Walker Percy, the guy on the far right of our banner, died twenty years ago today. His death was in its way a victory. He’d contracted tuberculosis in the early 1940s and spent much of his young manhood in sanatoriums–where he read vociferously, especially the existentialists, and especially Søren Kierkegaard and Gabriel Marcel, who converted him to Christianity and provided him with his vocation as a writer. That the tuberculosis didn’t kill him, that he died at the age of 73 of prostate cancer demonstrates a victory over the disease that haunted him his entire life.

I did my master’s thesis on two Percy novels (The Last Gentleman and its sequel, The Second Coming), and I’ve read nearly every word he had published, the only author, I think, I can say this about. (I actually haven’t read his book of correspondence with Shelby Foote.) I love Percy’s thought, and so I feel comfortable saying that he’s not a great novelist–his books are poorly plotted, and he does not, let us say, have a way with dialogue.

In a rare moment of cattiness, Frederick Buechner, a writer with whom he shared a great deal in common philosophically, said that all his characters talk the way he imagined Walker Percy to talk. Buechner undershoots it. If you read Percy’s non-fiction or his interviews, you will quickly learn that his own voice is actually much more interesting than those of his characters. Readers who are new to Percy’s oeuvre should not start with the fiction, and least of all should they start with his debut and most famous novel, 1961’s The Moviegoer–unless they already have a taste for the plotless and dull French novel.

I usually recommend that people head first to 1983’s Lost in the Cosmos, a parody of self-help books and a masterpiece of dialectical thought. I bought my copy used, as I buy most of my books. The former owner, I soon discovered, actually answered the “quiz” questions inside the book–the gag is that most of the answers are equally correct, that you’re not supposed to be able to answer. Cosmos is funny and light, and yet it’s still heavy–it also contains passages of fiction that are as or more effective than any of his novels proper.

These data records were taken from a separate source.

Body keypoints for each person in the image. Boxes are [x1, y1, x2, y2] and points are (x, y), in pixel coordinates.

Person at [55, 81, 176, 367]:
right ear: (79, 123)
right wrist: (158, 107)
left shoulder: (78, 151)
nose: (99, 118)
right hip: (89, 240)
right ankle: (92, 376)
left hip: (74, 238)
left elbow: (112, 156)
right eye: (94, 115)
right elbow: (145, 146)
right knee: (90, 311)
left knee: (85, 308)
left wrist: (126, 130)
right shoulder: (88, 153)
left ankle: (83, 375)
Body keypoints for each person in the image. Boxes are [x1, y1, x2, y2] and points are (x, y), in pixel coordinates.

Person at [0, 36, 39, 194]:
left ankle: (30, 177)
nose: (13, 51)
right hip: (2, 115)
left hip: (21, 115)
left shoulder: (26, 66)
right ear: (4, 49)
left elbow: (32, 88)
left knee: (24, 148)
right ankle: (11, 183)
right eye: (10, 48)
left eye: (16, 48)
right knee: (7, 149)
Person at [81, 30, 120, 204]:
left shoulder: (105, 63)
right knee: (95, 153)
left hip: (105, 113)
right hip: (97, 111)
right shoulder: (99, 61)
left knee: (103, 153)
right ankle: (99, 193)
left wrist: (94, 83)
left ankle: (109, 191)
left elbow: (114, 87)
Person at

You could also start with Signposts in a Strange Land, a posthumous collection of his published essays and articles on various topics–really every topic you could think of–including an angry letter to the New York Times asking why they didn’t publish a previous letter he’d sent in. A portrait of the artist as an angry old man.

And Percy was angry. The “Politics” status on my Facebook page has for several years now read “Walker Percy conservative or John Updike liberal,” but “conservative” is not really the right word for Percy’s political thought. Mostly he distrusted human beings, especially in terms of the politics of his novels. His best novel, 1971’s Love in the Ruins, envisions a rather boring apocalyptic future in which the Republican and Democratic parties have splintered so much that each merely parrots idiotic buzzwords continually. The people who identify themselves with these parties are unable to talk to one another and unable to notice that the world may be about to come to an end. Sound familiar?

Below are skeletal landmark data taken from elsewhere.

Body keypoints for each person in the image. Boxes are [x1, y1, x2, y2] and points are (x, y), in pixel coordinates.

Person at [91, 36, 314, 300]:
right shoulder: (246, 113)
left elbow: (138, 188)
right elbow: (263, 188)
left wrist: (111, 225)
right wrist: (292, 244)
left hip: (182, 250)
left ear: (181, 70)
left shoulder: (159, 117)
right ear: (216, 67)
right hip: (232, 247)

Percy would no doubt be horrified for me to point out that he was in fact Dr. Walker Percy, having earned his medical degree only to contract tuberculosis and never practice it. What this means, though, is that, much like those of Karl Jaspers, Percy’s critiques of the scientific establishment come from a place as much within that establishment as without it. Percy distrusted not so much science as what gets called scientism, the mystical power science earns among laymen–especially once it gets mixed with the remnants of Judeo-Christian morality. Again, sound familiar?

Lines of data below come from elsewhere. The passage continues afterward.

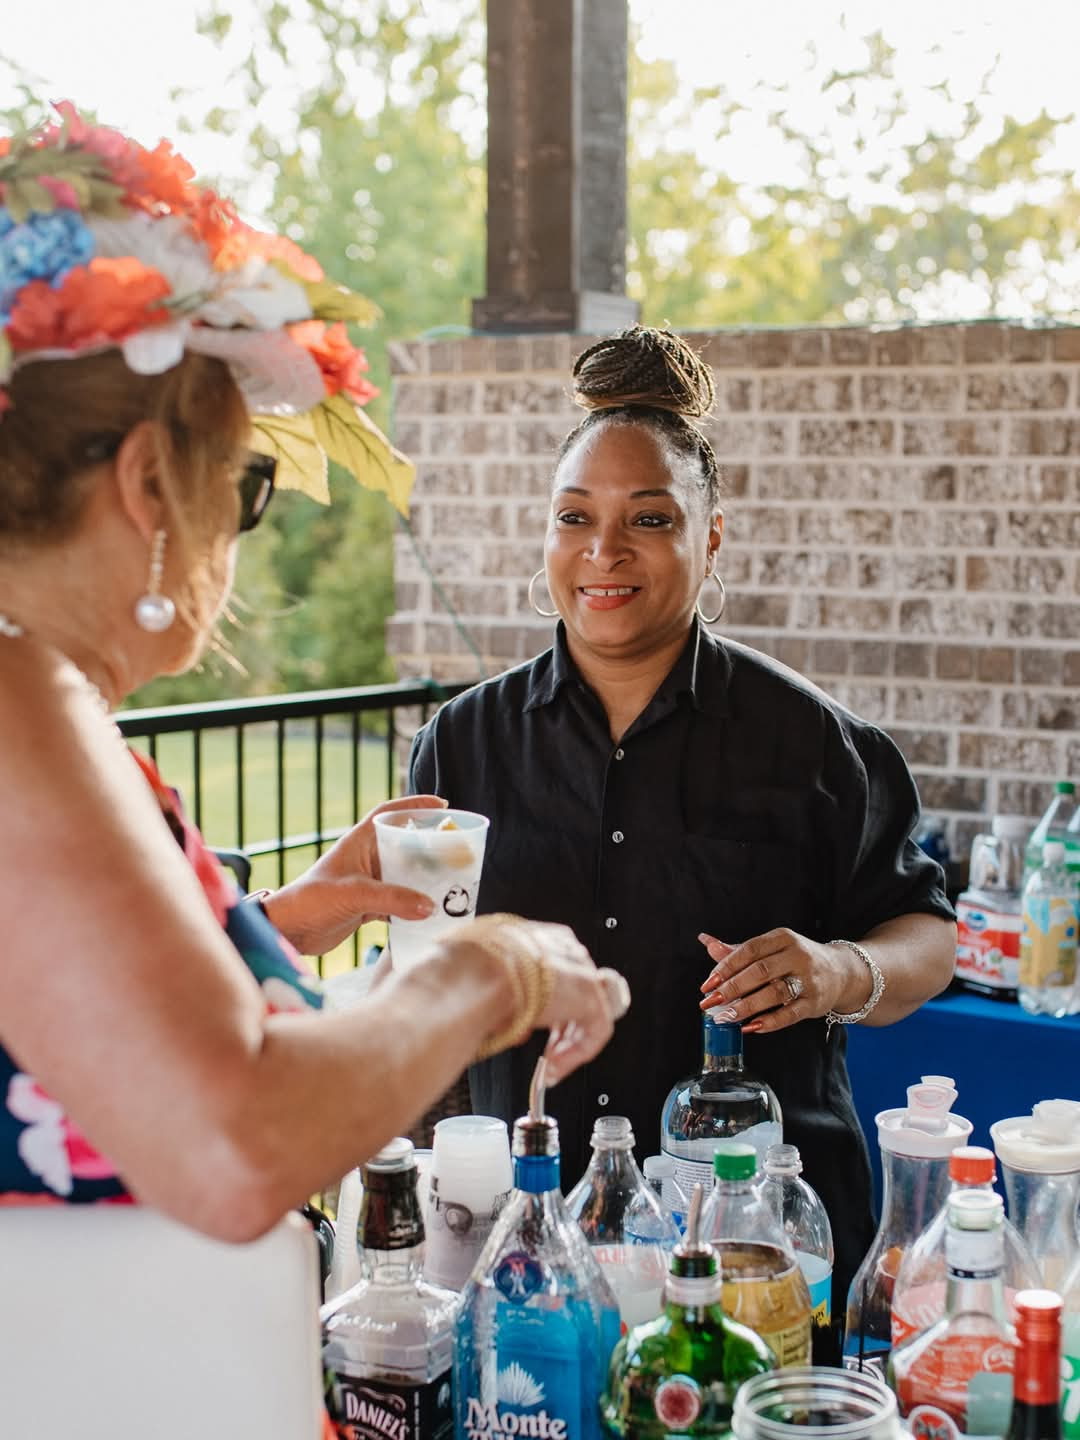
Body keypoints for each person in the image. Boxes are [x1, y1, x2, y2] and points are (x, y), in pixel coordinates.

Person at [0, 104, 629, 1241]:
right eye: (241, 488)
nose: (235, 542)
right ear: (149, 482)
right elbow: (232, 1138)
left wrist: (270, 924)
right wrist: (496, 968)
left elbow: (83, 1017)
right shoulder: (17, 701)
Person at [409, 324, 956, 1315]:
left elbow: (927, 936)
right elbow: (421, 982)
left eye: (649, 521)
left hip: (760, 1256)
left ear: (710, 535)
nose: (603, 552)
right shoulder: (462, 744)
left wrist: (840, 971)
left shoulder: (818, 742)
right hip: (530, 1247)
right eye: (574, 518)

Percy was, in the end, a diagnostician for his times–and for our times, which occasionally seem to be the 1970s magnified by a power of 40. One turns to his work, fiction and nonfiction alike, to learn about oneself and one’s fellow Christians. We find in books like Lancelot and Lost in the Cosmos the shattering predicament of Modern Man (and Woman)–the things that tear us apart and the things that keep us together for no reason. This article from First Things suggests that Percy’s star is fading (it also makes the same case I do regarding the fiction and the nonfiction, but this was my independent opinion long before I read the article), and that is regrettably true. Do your part and read him as soon as possible.